Paradiso di Frassina, Montalcino
These were just lovely wines, complex and expressive. The classical cherry and tobacco of the Gea Rosso di Montalcino 2010, touched with mint and eucalyptus, was very appealing, though it was the 2007 12 Uve that stole the show; an IGT Maremma wine from 12 different varieties that stuck a beautiful balance between sweet, violet-tinged fruit and savoury complexity. A young black cherry and smoke and clove-spiced 2008 Brunello completed an excellent selection.
The Primitivo of Fatalone, Gioia del Colle
Both the basic 2008 and the 2006 Riserva are delicious wines, and represent great value too. Big plumskin, liquorice and red brick aromas, with and extra layer of black cherry and strawberry sweetness and bloody intensity on the palate of the Riserva, which was actually one of my favourite wines of the day. Quite beautiful!
The Wines of Cascina Disa, Elio Sandri, Monforte d’Alba
I loved the 2011 Marapika, a Barbera/Dolcetto/Nebbiolo wine, with its bright berry fruit and classic Piedmontese poise. A wine I’d buy without any hesitation. The 2010 Barbera d’Asti Superiore was also fabulous with its dark blackberry and eucalyptus. The 2000 Barolo and 2005 Barolo Riserva are wines of serious quality, with the mature and suave 2000 Barolo stealing the show over the earthy, young plum-skin intensity of the Riserva. For those with mortally-proportioned wallets the first two wines are seriously good buys.
The Wines of Pyramid Valley, Canterbury, New Zealand
This was an arresting selection of wines, from the elegant, mineral Fields of FIre Chardonnay 2009, through the richer, floral Lion’s Tooth , with its ripe peach and almond, to a lovely series of Pinot Noirs with the delicately-textured Angel Flower Pinot Noir 2009 being my favourite, cloudy in appearance but bright with wild strawberry and mint.
Other interesting finds:
- the 2009 La Pointe Vielles Vignes from Les Vignes Herbels in Anjou. Very precise, almost austere Chenin with lively aromatics of heather, anise and peppermint. Serious acidity.
- Domaine Lemaire-Fournier’s 2004 Vouvray ‘Les Morandières’, a mature, excellent-value Vouvray with all the baked apple and chestnut-honeyed, stone fruit sweetness you’d hope for.
-The 2012 A Pèl from Loxarel in Penedes. Still Xarel-lo, complex with yoghurt, white currants, fennel and fine, persistent acidity. Very unusual.
-The 2004 Brut de Brut Nature Gran Reserva from Cava Recaredo showed classic aged aromas of dried apple, digestive biscuits and red currant on the nose, but a distinctive piercing palate underpinned by milky lees weight. Rather delicious. A producer really at the cutting edge of Cava, with prices to match.
-The totally reliable, mineral and elegant wines of COS, from Vittoria in Sicilia. The 2011 Pithos Rosso, a blend of Frappato and Nero D’Avola was my pick with its crisp strawberry fruit and savoury, almost gamey finish.

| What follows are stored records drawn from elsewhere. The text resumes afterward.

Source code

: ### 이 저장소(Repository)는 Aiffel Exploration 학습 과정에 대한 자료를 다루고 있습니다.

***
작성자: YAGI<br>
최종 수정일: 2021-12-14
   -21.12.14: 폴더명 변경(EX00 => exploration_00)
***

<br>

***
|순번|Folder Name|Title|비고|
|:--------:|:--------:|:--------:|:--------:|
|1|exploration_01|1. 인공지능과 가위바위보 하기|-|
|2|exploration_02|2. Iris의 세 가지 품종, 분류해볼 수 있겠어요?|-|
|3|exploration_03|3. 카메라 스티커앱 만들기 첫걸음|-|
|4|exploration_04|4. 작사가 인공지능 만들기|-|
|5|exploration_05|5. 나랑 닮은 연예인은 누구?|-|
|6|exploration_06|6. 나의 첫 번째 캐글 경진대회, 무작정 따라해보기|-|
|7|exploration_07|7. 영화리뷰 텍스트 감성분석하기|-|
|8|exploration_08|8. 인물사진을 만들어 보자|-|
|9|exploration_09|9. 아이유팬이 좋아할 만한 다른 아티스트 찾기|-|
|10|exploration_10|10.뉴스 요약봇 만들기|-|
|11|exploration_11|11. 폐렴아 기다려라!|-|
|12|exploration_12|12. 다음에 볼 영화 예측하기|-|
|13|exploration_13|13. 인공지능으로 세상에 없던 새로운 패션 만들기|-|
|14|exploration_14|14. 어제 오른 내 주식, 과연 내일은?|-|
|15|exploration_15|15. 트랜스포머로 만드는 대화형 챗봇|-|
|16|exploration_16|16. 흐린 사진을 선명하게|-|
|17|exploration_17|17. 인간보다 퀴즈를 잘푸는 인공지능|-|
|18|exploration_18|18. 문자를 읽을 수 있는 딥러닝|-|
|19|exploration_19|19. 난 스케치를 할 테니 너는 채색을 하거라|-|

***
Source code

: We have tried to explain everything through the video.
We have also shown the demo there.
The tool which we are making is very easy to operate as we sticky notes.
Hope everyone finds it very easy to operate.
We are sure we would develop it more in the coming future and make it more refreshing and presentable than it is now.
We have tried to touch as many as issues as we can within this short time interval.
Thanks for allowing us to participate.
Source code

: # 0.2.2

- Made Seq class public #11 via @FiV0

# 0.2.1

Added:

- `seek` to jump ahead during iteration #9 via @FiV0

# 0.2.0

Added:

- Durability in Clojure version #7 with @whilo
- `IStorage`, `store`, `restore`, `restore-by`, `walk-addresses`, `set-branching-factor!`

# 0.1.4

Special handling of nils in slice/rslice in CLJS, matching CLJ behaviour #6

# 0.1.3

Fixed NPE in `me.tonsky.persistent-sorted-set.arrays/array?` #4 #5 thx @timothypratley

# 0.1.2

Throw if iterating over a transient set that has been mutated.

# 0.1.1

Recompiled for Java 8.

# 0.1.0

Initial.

I didn’t get to taste anywhere near all of the wines, with large swathes of northern Italy, Spain, and Portugal missed out. We had a slightly inauspicious start with the Georgian wines, the first wine smelling of rendering game fat and finishing with a fiesta of brett, and the second being possibly the most tannic wine I’ve ever drunk - I’m sure there were some treasures to find, but my party weren’t keen to carry on! Challenging, though I challenge I’ll try to take up again soon.
All in all, it was a well thought-out, thought-provoking event and a persuasive argument for minimal-intervention winemaking.